Human rights group Karapatan said people left the village of Diatagon in Lianga town, Surigao del Sur province, amid military operations against communist rebels last week.
In its report, Karapatan said government forces allegedly fired at houses, wounding at least three people, including a 5-year-old child.
The military has denied the allegations, claiming that it was the rebels who made the attacks “to trigger an evacuation.”
Army spokesman Lt. Col. Ezra Balagtey told LiCAS.news that the attack was initiated to “disrupt the establishment of a government school for the tribal children.”
He said the enforced vacation is an “old strategy” of the rebels and organizations sympathetic to the communists “to put the blame on the military and pressure us to pull out our troops.”
He said military presence in the area ensures the “safe implementation of government programs” for conflict-affected tribal communities.

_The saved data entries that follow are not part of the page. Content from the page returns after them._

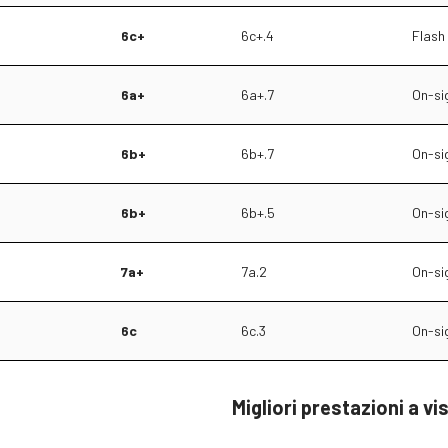
6c+
6c+.4
Flash
6a+
6a+.7
On-si
6b+
6b+.7
On-si
6b+
6b+.5
On-si
7a+
7a.2
On-si
6c
6c.3
On-si
Migliori prestazioni a vi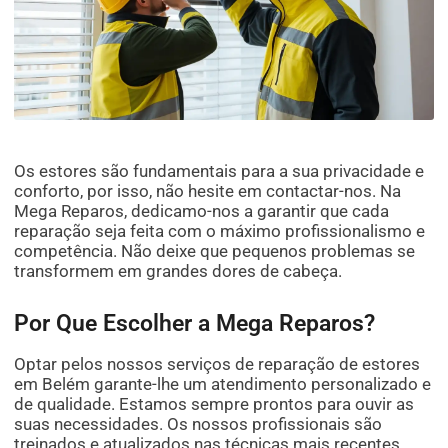
Os estores são fundamentais para a sua privacidade e
conforto, por isso, não hesite em contactar-nos. Na
Mega Reparos, dedicamo-nos a garantir que cada
reparação seja feita com o máximo profissionalismo e
competência. Não deixe que pequenos problemas se
transformem em grandes dores de cabeça.
Por Que Escolher a Mega Reparos?
Optar pelos nossos serviços de reparação de estores
em Belém garante-lhe um atendimento personalizado e
de qualidade. Estamos sempre prontos para ouvir as
suas necessidades. Os nossos profissionais são
treinados e atualizados nas técnicas mais recentes,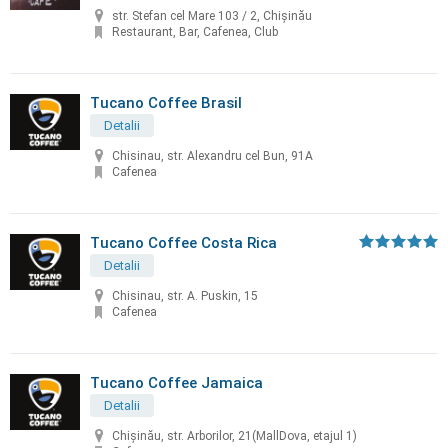
str. Stefan cel Mare 103 / 2, Chișinău
Restaurant, Bar, Cafenea, Club
Tucano Coffee Brasil
Detalii
Chisinau, str. Alexandru cel Bun, 91A
Cafenea
Tucano Coffee Costa Rica
Detalii
Chisinau, str. A. Puskin, 15
Cafenea
Tucano Coffee Jamaica
Detalii
Chişinău, str. Arborilor, 21(MallDova, etajul 1)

Bishop Dimoc of Bontoc Lagawe appealed to the Office of the Presidential Adviser on the Peace Process and the National Commission on Indigenous Peoples to declare tribal lands as “peace zones” and prohibit the entry of armed groups.
“The military and the communist (rebels) must honor such policy,” said the prelate, adding that it will avoid enforced displacement, violence, and bloodshed that put people in constant state of fear.

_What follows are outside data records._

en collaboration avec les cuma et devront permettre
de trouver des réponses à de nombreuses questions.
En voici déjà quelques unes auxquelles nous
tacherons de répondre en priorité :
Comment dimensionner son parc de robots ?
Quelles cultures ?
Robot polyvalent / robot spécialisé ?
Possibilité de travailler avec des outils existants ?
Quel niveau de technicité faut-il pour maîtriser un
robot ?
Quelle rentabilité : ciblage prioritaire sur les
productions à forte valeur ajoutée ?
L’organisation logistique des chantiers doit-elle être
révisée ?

On Feb. 29, exiled communist leader Jose Maria Sison said the rebels remain open to the resumption of the stalled peace talks with the government.
Sison issued the statement in reaction to the appeal of peace advocate Augusto Miclat, executive director of Initiatives for International Dialogue, to Philippine President Rodrigo Duterte to press for the resumption of the peace talks.
Sison also called on the president to heed Miclat’s appeal “to act for the resumption of peace negotiations and to leave a legacy of just peace.”
Earlier last week, three Catholic bishops — Bishop Isabelo Abarquez of Calbayog, Bishop Emmanuel Trance of Catarman, and Bishop Crispin Vasquez Borongan in Eastern Samar — have been named by the local government of Samar in the central Philippines to lead “localized peace negotiations” with communist rebels.
In a statement, the Office of the Presidential Adviser on the Peace Process said “[the] religious sector is more credible than the politicians in leading the localized peace engagements with the rebel group.”
The rebels, however, have repeatedly rejected the “localized talks” and accused the government of fabricating reports on the massive surrenders of armed rebels.